The All India Muslim Personal Board will soon issue a circular that seek to persuade husbands from considering triple talaq, after coming under fire from the Supreme Court.

The cornered Muslim Board on Wednesday told the Supreme Court that it has decided to issue a circular to all qazis across the country that while finalising ‘nikahnama’ (marriage contract) they must take an oath from the husband that he will not give triple talaq to his wife.

There will also be a provision in the nikahnama allowing the wife to say no to the triple talaq practice.

The announcement was made by Kapil Sibal, the lawyer representing the board before a five-judge constitution bench which is hearing petitions challenging the validity of triple talaq.

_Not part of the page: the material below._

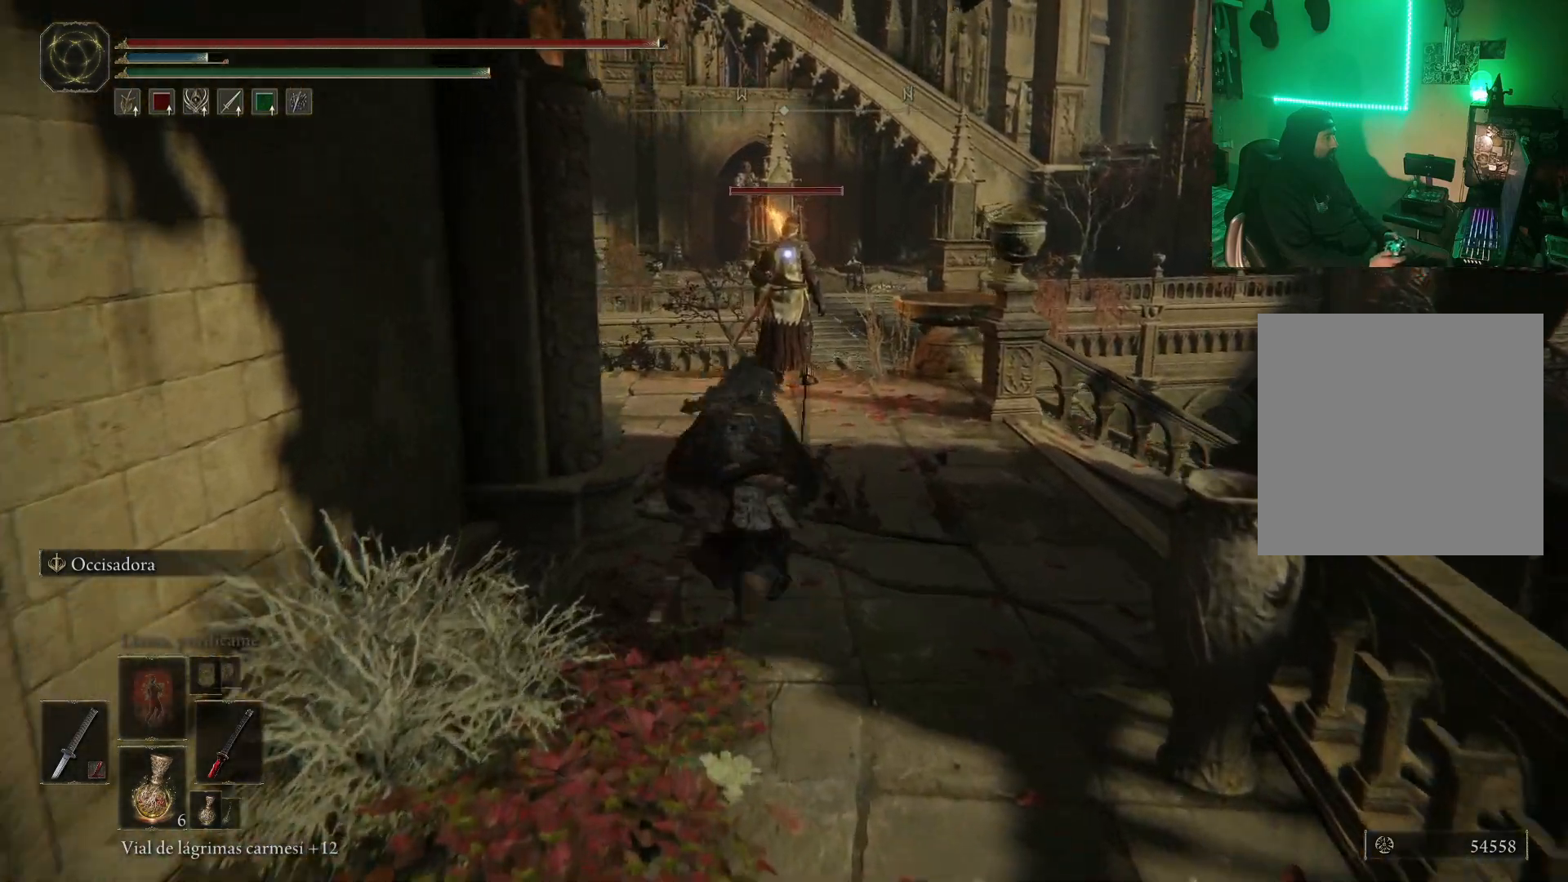
{"buttons": ["A", "B"], "left_stick": "up", "right_stick": "center", "events": [[317, "A", "down"]]}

After hearing the petitions for six continuous days, the bench reserved its verdict.

Sibal’s statement comes a day after the bench questioned how the Muslim community could claim it was fundamental to the religion, when they themselves admitted it was ‘sinful’ and the ‘worst form of divorce’.

Picking up an Islamic religious text during the high-voltage hearing and reading it, Chief Justice J S Khehar said: ‘Somebody gave this book to us. It says Talaq-e-biddat is a deviation from the right path. And now this is read and re-read during every Friday afternoon prayers. So during every prayer you say triple talaq is bad, sinful.’

Earlier the CJI also questioned the claim of another lawyer that triple talaq was sacrosanct and court could not interfere asking: ‘You yourself say it is the worst kind of divorce, sinful then how can triple talaq be sacrosanct and fundamental to religion and if it is not fundamental to religion, article 25 (freedom of religion) and 26 (freedom to manage religious affairs) will not come in.’

The CJI then too perused a copy of Quran and told the advocate that triple talaq was ‘mentioned nowhere in the book’.

The bench had also asked why India cannot do away with triple talaq when it is banned in 20 out 22 Muslim countries including Pakistan, Bangladesh and Afghanistan.

During Wednesday’s hearing, when Justice Kurian Joseph asked Sibal if ‘triple talaq was not theologically bad and sinful?’, he retorted, saying: ‘Lots of sinful things are happening in the society protected by customs’.

When Sibal said: ‘It may be bad, it may be sinful but women accept it’, a large number of women lawyers appearing for aggrieved women petitioners protested loudly saying: ‘No ..No…No’.

Sibal also said: ‘Your Lordship’s job is not sit in a Constitution Bench and decide what all are sinful in society’, adding: ‘Your lordship is sitting on a slippery slope as demands for banning many more practices will soon arises after the court allows this one. All these are not in the court’s domain. Please do not venture into it’.